* _Work order_
For the records below, output every line from the one holding "[57,159,517,184] [65,195,156,211] [65,215,129,227]" through the final line, unaltered, and no other lines.

++++ Information ++++

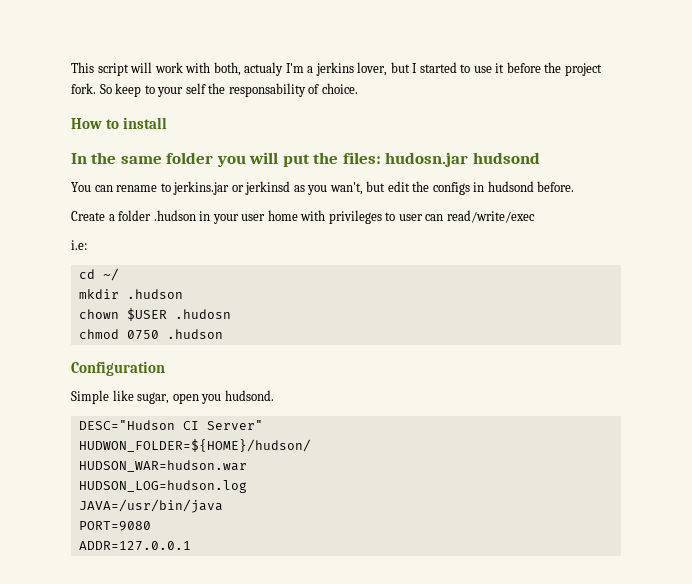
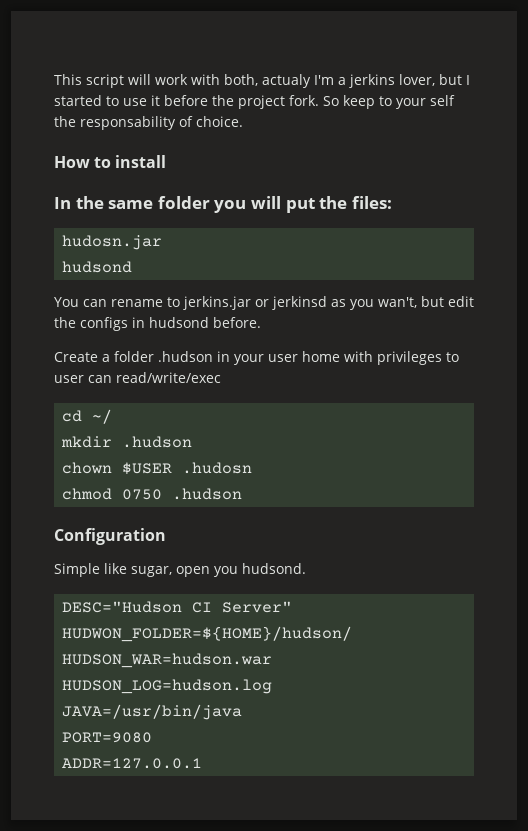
(381, 158) none -> (392, 202) //
(469, 159) none -> (163, 242) //
[71,240,87,250] // i.e: -> (221, 377) none

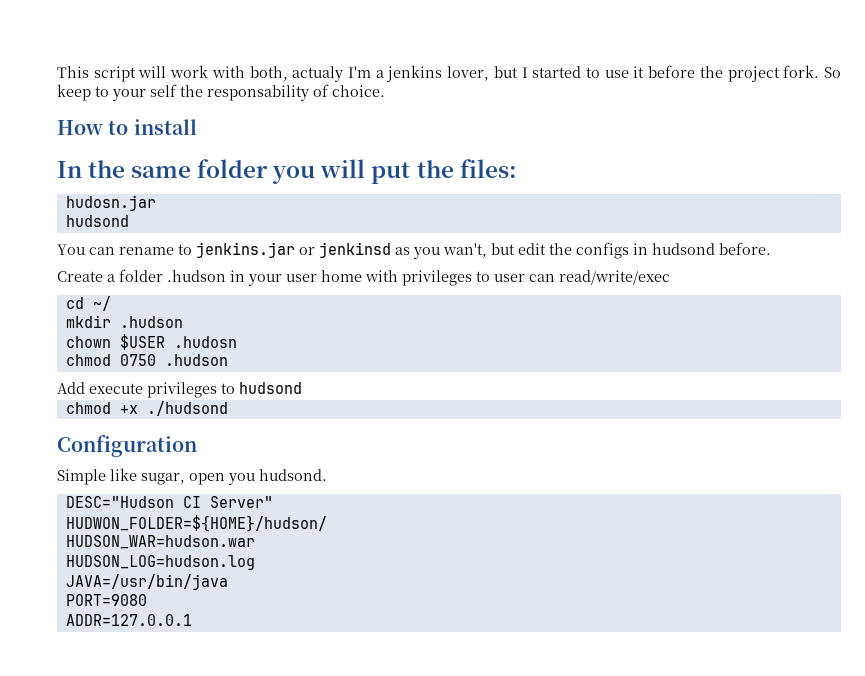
[349,74,395,88] jerkins -> [386,65,443,82] jenkins
[183,296,327,310] jerkins.jar or jerkinsd -> [196,242,391,258] jenkins.jar or jenkinsd
(243, 494) none -> [57,382,302,398] [65,401,228,416] // Add execute privileges to hudsond // chmod +x ./hudsond

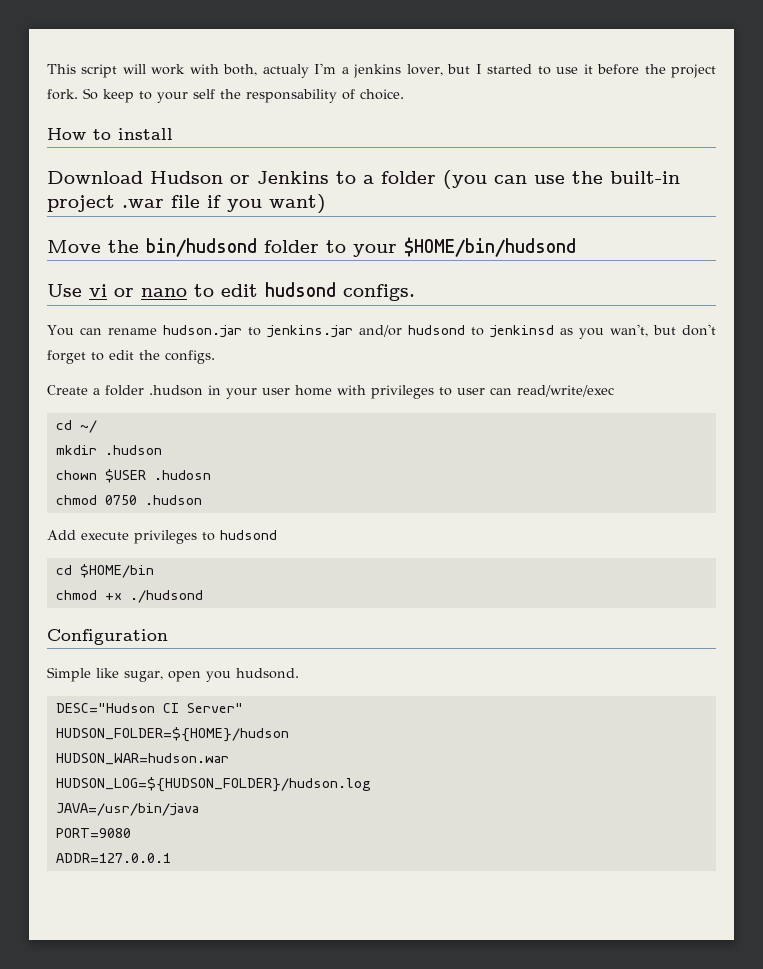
[57,159,517,184] [65,195,156,211] [65,215,129,227] In the same folder you will put the files: // hudosn.jar // hudsond -> [47,170,680,189] [47,194,326,214] [47,237,576,257] [47,282,415,301] Download Hudson or Jenkins to a folder (you can use the built-in project .war file if you want) // Move the bin/hudsond folder to your $HOME/bin/hudsond // Use vi or nano to edit hudsond configs.
(174, 251) none -> [162,325,242,338] hudson.jar
[299,247,315,255] or -> [358,325,484,337] and/or hudsond to
[518,242,771,259] edit the configs in hudsond before. -> [681,324,716,336] [47,350,215,364] don't forget to edit the configs.
(302, 388) none -> [55,564,154,578] // cd $HOME/bin
[65,515,327,532] HUDWON_FOLDER=${HOME}/hudson/ -> [55,727,289,742] HUDSON_FOLDER=${HOME}/hudson
[65,555,255,570] HUDSON_LOG=hudson.log -> [55,777,371,792] HUDSON_LOG=${HUDSON_FOLDER}/hudson.log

++++

* _Result_
[57,159,517,184] [65,195,156,211] [65,215,129,227] In the same folder you will put the files: // hudosn.jar // hudsond -> [47,170,680,189] [47,194,326,214] [47,237,576,257] [47,282,415,301] Download Hudson or Jenkins to a folder (you can use the built-in project .war file if you want) // Move the bin/hudsond folder to your $HOME/bin/hudsond // Use vi or nano to edit hudsond configs.
(174, 251) none -> [162,325,242,338] hudson.jar
[299,247,315,255] or -> [358,325,484,337] and/or hudsond to
[518,242,771,259] edit the configs in hudsond before. -> [681,324,716,336] [47,350,215,364] don't forget to edit the configs.
(302, 388) none -> [55,564,154,578] // cd $HOME/bin
[65,515,327,532] HUDWON_FOLDER=${HOME}/hudson/ -> [55,727,289,742] HUDSON_FOLDER=${HOME}/hudson
[65,555,255,570] HUDSON_LOG=hudson.log -> [55,777,371,792] HUDSON_LOG=${HUDSON_FOLDER}/hudson.log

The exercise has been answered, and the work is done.